Mostly, the committee has been hearing reports from the various subcommittees as we move closer to budget deadlines. However, there have been a few bills of note:
  • HB 2072 – This legislation would create the Eisenhower Preservation Fund, managed by the Eisenhower Foundation, to honor and champion the life and leadership of Dwight D. Eisenhower. The bill would require all vehicle registration applicants to pay a 50-cent nonrefundable surcharge for every vehicle registered. The fee would raise about $1.35 million in FY 2018.
  • The committee discussed HB 2109, which would authorize the Kansas Board of Regents to sell three properties within Riley County owned by Kansas State University. In addition, the bill would convey property owned by Wichita State University to Westar Energy in exchange for land to bury electrical lines for WSU. 
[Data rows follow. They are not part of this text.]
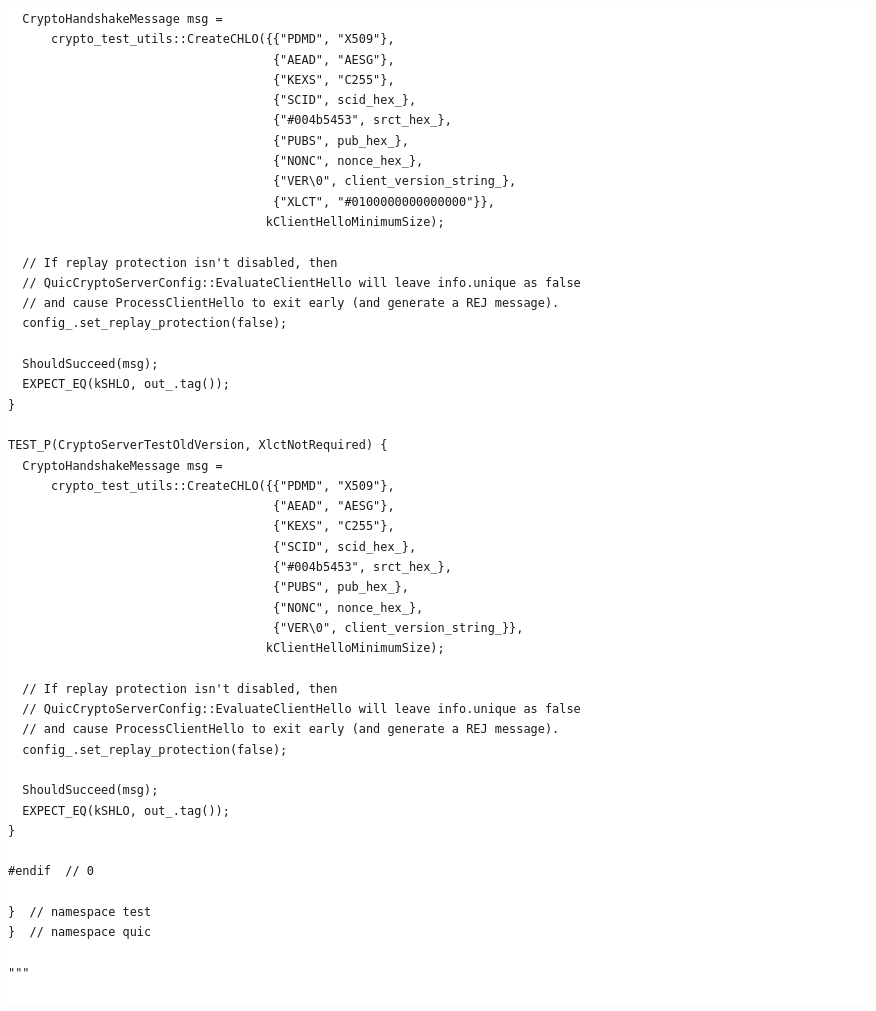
 ```
  CryptoHandshakeMessage msg =
      crypto_test_utils::CreateCHLO({{"PDMD", "X509"},
                                     {"AEAD", "AESG"},
                                     {"KEXS", "C255"},
                                     {"SCID", scid_hex_},
                                     {"#004b5453", srct_hex_},
                                     {"PUBS", pub_hex_},
                                     {"NONC", nonce_hex_},
                                     {"VER\0", client_version_string_},
                                     {"XLCT", "#0100000000000000"}},
                                    kClientHelloMinimumSize);

  // If replay protection isn't disabled, then
  // QuicCryptoServerConfig::EvaluateClientHello will leave info.unique as false
  // and cause ProcessClientHello to exit early (and generate a REJ message).
  config_.set_replay_protection(false);

  ShouldSucceed(msg);
  EXPECT_EQ(kSHLO, out_.tag());
}

TEST_P(CryptoServerTestOldVersion, XlctNotRequired) {
  CryptoHandshakeMessage msg =
      crypto_test_utils::CreateCHLO({{"PDMD", "X509"},
                                     {"AEAD", "AESG"},
                                     {"KEXS", "C255"},
                                     {"SCID", scid_hex_},
                                     {"#004b5453", srct_hex_},
                                     {"PUBS", pub_hex_},
                                     {"NONC", nonce_hex_},
                                     {"VER\0", client_version_string_}},
                                    kClientHelloMinimumSize);

  // If replay protection isn't disabled, then
  // QuicCryptoServerConfig::EvaluateClientHello will leave info.unique as false
  // and cause ProcessClientHello to exit early (and generate a REJ message).
  config_.set_replay_protection(false);

  ShouldSucceed(msg);
  EXPECT_EQ(kSHLO, out_.tag());
}

#endif  // 0

}  // namespace test
}  // namespace quic

"""


```
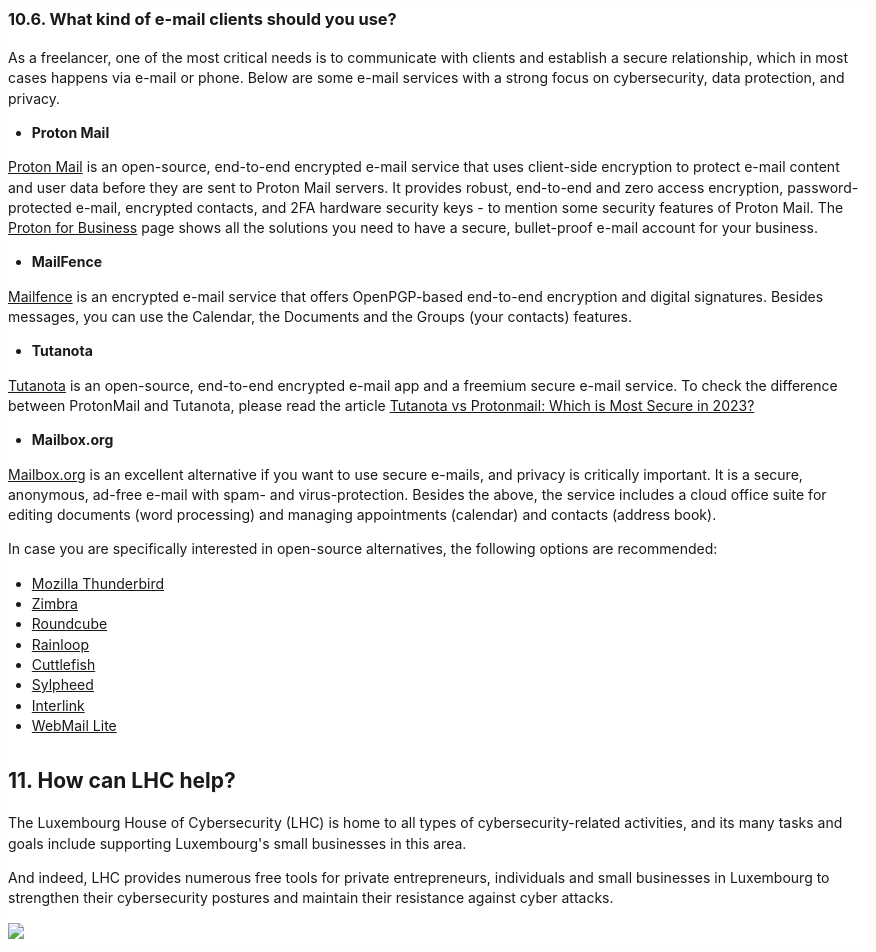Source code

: ### 10.6. What kind of e-mail clients should you use?

As a freelancer, one of the most critical needs is to communicate with clients and establish a secure relationship, which in most cases happens via e-mail or phone. Below are some e-mail services with a strong focus on cybersecurity, data protection, and privacy.

* **Proton Mail**

[Proton Mail](https://proton.me/) is an open-source, end-to-end encrypted e-mail service that uses client-side encryption to protect e-mail content and user data before they are sent to Proton Mail servers. It provides robust, end-to-end and zero access encryption, password-protected e-mail, encrypted contacts, and 2FA hardware security keys - to mention some security features of Proton Mail. The [Proton for Business](https://proton.me/business/features) page shows all the solutions you need to have a secure, bullet-proof e-mail account for your business.

* **MailFence**

[Mailfence](https://mailfence.com/) is an encrypted e-mail service that offers OpenPGP-based end-to-end encryption and digital signatures. Besides messages, you can use the Calendar, the Documents and the Groups (your contacts) features.

* **Tutanota**

[Tutanota](https://tutanota.com/) is an open-source, end-to-end encrypted e-mail app and a freemium secure e-mail service. To check the difference between ProtonMail and Tutanota, please read the article [Tutanota vs Protonmail: Which is Most Secure in 2023?](https://www.cyberghostvpn.com/en_US/privacyhub/tutanota-vs-protonmail/)

* **Mailbox.org**

[Mailbox.org](https://mailbox.org/en/) is an excellent alternative if you want to use secure e-mails, and privacy is critically important. It is a secure, anonymous, ad-free e-mail with spam- and virus-protection. Besides the above, the service includes a cloud office suite for editing documents (word processing) and managing appointments (calendar) and contacts (address book).

In case you are specifically interested in open-source alternatives, the following options are recommended:
* [Mozilla Thunderbird](https://www.thunderbird.net/en-US/)
* [Zimbra](https://www.zimbra.com/open-source-email-overview/)
* [Roundcube](https://roundcube.net/)
* [Rainloop](https://www.rainloop.net/)
* [Cuttlefish](https://cuttlefish.io/)
* [Sylpheed](https://sylpheed.sraoss.jp/en/)
* [Interlink](https://binaryoutcast.com/projects/interlink/)
* [WebMail Lite](https://afterlogic.org/webmail-lite)

## 11. How can LHC help?

The Luxembourg House of Cybersecurity (LHC) is home to all types of cybersecurity-related activities, and its many tasks and goals include supporting Luxembourg's small businesses in this area.

And indeed, LHC provides numerous free tools for private entrepreneurs, individuals and small businesses in Luxembourg to strengthen their cybersecurity postures and maintain their resistance against cyber attacks.

![](http://hdoc.csirt-tooling.org/uploads/upload_41ad5fd2d0787b2361e7ebd09a4ba05b.png)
We've been through sin, sales tax exemptions, income, gas, we've laid out what all the options are, it's time to piece together a bill people can vote for. Like the Senate, there is significant interest in working tax bills before we run the budget. They don't want to vote for a budget before they see a tax plan. We worked hard to create and pass the tax bill discussed in "In the News."

Health & Human Services
It was thrilling not only to be able to introduce a viable Medicaid Expansion bill (HB 2064) for consideration this year, but to hold a week of hearings. There were only a handful of opponents to the bill, and one was a State Senator from Arkansas who testified as “neutral” on the bill. I asked him a few questions and finally he admitted there were so many testifying in favor that he wanted to present the other side. Doesn’t sound very “neutral” to me!
Another big win is that the chairman has agreed to do hearings on the mid-level dentistry bill, which would allow another profession in between dental hygienists and full DDMs in the state, with the express intent of meeting demand in rural Kansas.
I was also appointed to the Bob Bethell KanCare Oversight Committee, which meets quarterly to review reports and operations of the state’s privatized Medicaid system. I’ve been working very closely with these issues in a variety of capacities, so I was thrilled to be appointed to the board.
Beyond the Medicaid Expansion hearings, we also considered these bills:  
  • HB 2046 would create a new licensed profession of Anesthesiologist Assistant. The requirements for acquiring and maintaining licensure and issuance of the license would be handled by the Board of Healing Arts.
  • HB 2121 would require all people who administer vaccines to report each administered vaccine to the KS Immunization Registry maintained by KDHE. Currently only pharmacists are required to do so. This will help create a seamless vaccination record across the state.
  • Similar to the nursing student loan expansion we heard last week, HB 2124 would include general psychiatry and child psychiatry to the list of residency training programs eligible for the Medical Student Loan Program.
I will keep you posted and look forward to any questions or comments you might have on this or other legislative issues.